* **REQUIRED ACTION**:
Restate the data below word for word, keeping each line intact.

* **TASK DATA**:
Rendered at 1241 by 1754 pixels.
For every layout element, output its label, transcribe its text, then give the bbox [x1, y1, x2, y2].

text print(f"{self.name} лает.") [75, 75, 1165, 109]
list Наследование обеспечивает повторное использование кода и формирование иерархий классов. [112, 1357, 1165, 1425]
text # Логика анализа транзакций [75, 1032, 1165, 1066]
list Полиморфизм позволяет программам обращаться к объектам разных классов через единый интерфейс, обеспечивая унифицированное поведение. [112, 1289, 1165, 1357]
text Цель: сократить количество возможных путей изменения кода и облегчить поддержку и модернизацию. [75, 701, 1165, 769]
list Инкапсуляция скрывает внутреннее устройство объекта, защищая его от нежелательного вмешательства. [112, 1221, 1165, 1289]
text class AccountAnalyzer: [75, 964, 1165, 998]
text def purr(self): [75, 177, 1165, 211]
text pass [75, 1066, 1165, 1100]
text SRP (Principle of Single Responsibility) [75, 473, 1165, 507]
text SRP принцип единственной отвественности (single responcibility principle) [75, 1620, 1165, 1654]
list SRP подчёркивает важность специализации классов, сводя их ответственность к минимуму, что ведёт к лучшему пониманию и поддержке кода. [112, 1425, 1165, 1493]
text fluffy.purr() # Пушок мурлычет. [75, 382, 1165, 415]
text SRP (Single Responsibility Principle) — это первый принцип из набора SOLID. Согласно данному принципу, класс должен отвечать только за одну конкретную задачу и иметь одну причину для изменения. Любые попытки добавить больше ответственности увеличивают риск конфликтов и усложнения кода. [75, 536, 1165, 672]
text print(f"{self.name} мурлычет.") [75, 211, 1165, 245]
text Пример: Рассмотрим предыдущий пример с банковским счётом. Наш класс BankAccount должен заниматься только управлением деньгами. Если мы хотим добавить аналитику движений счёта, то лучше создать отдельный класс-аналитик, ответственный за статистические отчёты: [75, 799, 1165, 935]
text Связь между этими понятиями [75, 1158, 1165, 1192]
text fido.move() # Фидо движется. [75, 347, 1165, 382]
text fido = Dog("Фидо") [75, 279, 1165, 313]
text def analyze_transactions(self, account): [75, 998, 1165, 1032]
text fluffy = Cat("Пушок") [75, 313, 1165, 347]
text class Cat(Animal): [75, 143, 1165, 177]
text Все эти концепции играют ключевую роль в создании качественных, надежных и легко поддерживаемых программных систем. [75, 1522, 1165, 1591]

* **WRITTEN REPLY**:
Rendered at 1241 by 1754 pixels.
For every layout element, output its label, transcribe its text, then give the bbox [x1, y1, x2, y2].

text print(f"{self.name} лает.") [75, 75, 1165, 109]
list Наследование обеспечивает повторное использование кода и формирование иерархий классов. [112, 1357, 1165, 1425]
text # Логика анализа транзакций [75, 1032, 1165, 1066]
list Полиморфизм позволяет программам обращаться к объектам разных классов через единый интерфейс, обеспечивая унифицированное поведение. [112, 1289, 1165, 1357]
text Цель: сократить количество возможных путей изменения кода и облегчить поддержку и модернизацию. [75, 701, 1165, 769]
list Инкапсуляция скрывает внутреннее устройство объекта, защищая его от нежелательного вмешательства. [112, 1221, 1165, 1289]
text class AccountAnalyzer: [75, 964, 1165, 998]
text def purr(self): [75, 177, 1165, 211]
text pass [75, 1066, 1165, 1100]
text SRP (Principle of Single Responsibility) [75, 473, 1165, 507]
text SRP принцип единственной отвественности (single responcibility principle) [75, 1620, 1165, 1654]
list SRP подчёркивает важность специализации классов, сводя их ответственность к минимуму, что ведёт к лучшему пониманию и поддержке кода. [112, 1425, 1165, 1493]
text fluffy.purr() # Пушок мурлычет. [75, 382, 1165, 415]
text SRP (Single Responsibility Principle) — это первый принцип из набора SOLID. Согласно данному принципу, класс должен отвечать только за одну конкретную задачу и иметь одну причину для изменения. Любые попытки добавить больше ответственности увеличивают риск конфликтов и усложнения кода. [75, 536, 1165, 672]
text print(f"{self.name} мурлычет.") [75, 211, 1165, 245]
text Пример: Рассмотрим предыдущий пример с банковским счётом. Наш класс BankAccount должен заниматься только управлением деньгами. Если мы хотим добавить аналитику движений счёта, то лучше создать отдельный класс-аналитик, ответственный за статистические отчёты: [75, 799, 1165, 935]
text Связь между этими понятиями [75, 1158, 1165, 1192]
text fido.move() # Фидо движется. [75, 347, 1165, 382]
text fido = Dog("Фидо") [75, 279, 1165, 313]
text def analyze_transactions(self, account): [75, 998, 1165, 1032]
text fluffy = Cat("Пушок") [75, 313, 1165, 347]
text class Cat(Animal): [75, 143, 1165, 177]
text Все эти концепции играют ключевую роль в создании качественных, надежных и легко поддерживаемых программных систем. [75, 1522, 1165, 1591]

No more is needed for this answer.